The predominant analgesics used were non-opioids, primarily metamizole and a combination of metamizole with tilidine/naloxone, reflecting German guidelines that advocate for the use of several non-opioids for pain management. While metamizole is effective, its association with agranulocytosis has led to restrictions in its use in several countries. Nevertheless, it remains prevalent in German studies focusing on various pain conditions.

 

Despite three-quarters of patients claiming to possess a medication plan, only about one in four produced a BMP. Given that 85% of participants were on three or more scheduled medications, this low percentage is concerning, especially since all had experienced a significant medical event that likely altered their treatment plans. Previous studies also reported low BMP utilization rates in hospital settings, indicating a potential gap in patient management.

 

The highest BMP usage was found among those on scheduled analgesic treatments. However, nearly 47% of participants using only PRN medications had neither a BMP nor any written plan. This lack of documented instructions could lead to undertreatment or inappropriate medication use, impeding recovery. Recent reviews highlight that patient involvement and shared decision-making are crucial for effective PRN medication management.

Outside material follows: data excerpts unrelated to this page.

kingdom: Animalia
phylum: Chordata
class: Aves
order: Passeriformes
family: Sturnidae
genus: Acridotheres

Thus, employing tools like pain diaries to document PRN medication use may help clinicians assess and adjust pain management strategies, which is especially vital for improving mobility post-fracture.

 

The study’s strengths include the thorough drug assessment conducted in participants’ home environments, encompassing both over-the-counter medications and medication schedules. This approach allowed for in-depth analyses of pain medication and intensity. Furthermore, the study’s design enabled the inclusion of vulnerable populations, such as individuals with dementia. However, selection bias may be present, as healthier participants could have been overrepresented.

 

Pain assessment was general and did not differentiate between PFF-related pain and other chronic conditions, complicating our ability to link analgesic use to specific pain sources. Additionally, only 444 of the 515 participants provided medication information, although the demographic similarities suggest that this limitation does not significantly affect the overall findings.

 

The study highlights that a significant proportion of patients reported high-intensity pain approximately three months post-PFF, raising concerns about the adequacy of pain management, particularly for those receiving no or only PRN medications. The notably low BMP utilization underscores a need for improvements in medication management strategies for this patient population.

 

Pain is common after hip fractures, impacting recovery and quality of life. The “ProFem” study evaluated healthcare provision, functional ability, and quality of life following hip fractures, utilizing health insurance data and participant surveys. Data from 444 participants, with an average age of 81.2 years (71% female), revealed that half experienced significant pain, with self-rated health indicating low status. Among those in pain, 21.9% received only PRN medication, and 17.2% received no pain relief. While 61.5% had a medication plan, only 25.2% had a BMP. These findings raise questions about the adequacy of pain treatment, highlighting potential areas for improvement in medication management.